Oscar G. Otazo apela a toda la sinceridad de su pluma para describir, sin tapujos ni maquillajes, el desgarramiento interior del personaje protagónico, Beltrán, hombre íntegro a quien la guerra en Angola, con su carga de dolores y sufrimientos, ha colocado en una situación de ambivalencia espiritual, sin dejarle maneras para enfrentar la difícil situación a que lo lleva la decisión de su hija de tomar un camino diferente al que él mismo tomaría para enfrentar la escasez y la miseria. La elección del personaje protagónico, al obviar los principios con los que se crió y con los que ha vivido, muestra, mucho más allá de cualquier discurso, la triste realidad de hombres a quienes la supervivencia exige transitar por senderos ajenos a los que la necesidad de llevar un bocado a la mesa familiar obliga a violar principios sagrados.

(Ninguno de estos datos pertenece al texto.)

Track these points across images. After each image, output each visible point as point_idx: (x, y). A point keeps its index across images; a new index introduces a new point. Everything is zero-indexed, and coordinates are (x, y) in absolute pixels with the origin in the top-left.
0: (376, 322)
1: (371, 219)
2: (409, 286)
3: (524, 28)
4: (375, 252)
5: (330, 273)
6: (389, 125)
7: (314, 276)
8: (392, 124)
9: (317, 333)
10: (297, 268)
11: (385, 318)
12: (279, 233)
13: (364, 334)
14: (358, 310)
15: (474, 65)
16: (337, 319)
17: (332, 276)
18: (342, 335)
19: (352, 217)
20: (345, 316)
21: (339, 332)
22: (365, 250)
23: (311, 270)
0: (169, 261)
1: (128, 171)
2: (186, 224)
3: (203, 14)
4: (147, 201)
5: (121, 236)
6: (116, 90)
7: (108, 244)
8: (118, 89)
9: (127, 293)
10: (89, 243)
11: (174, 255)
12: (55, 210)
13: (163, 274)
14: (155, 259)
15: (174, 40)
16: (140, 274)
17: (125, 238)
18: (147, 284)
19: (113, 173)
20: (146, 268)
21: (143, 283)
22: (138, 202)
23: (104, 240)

Desgarrador y sincero, sin apelar a extremos para agradar a ningún lector, retrato de la Cuba de finales del siglo xx y principios del xxi, Los dioses muertos se convierte por sus propios méritos y por intención del autor en una lectura necesaria para evitar que el tiempo sumerja en el olvido esos momentos y personas que, lejos de los focos, lucharon y sobrevivieron en situaciones altamente complicadas para ellas.

Caminemos por los polvorientos caminos de la Cuba profunda de la mano de Oscar G. Otazo.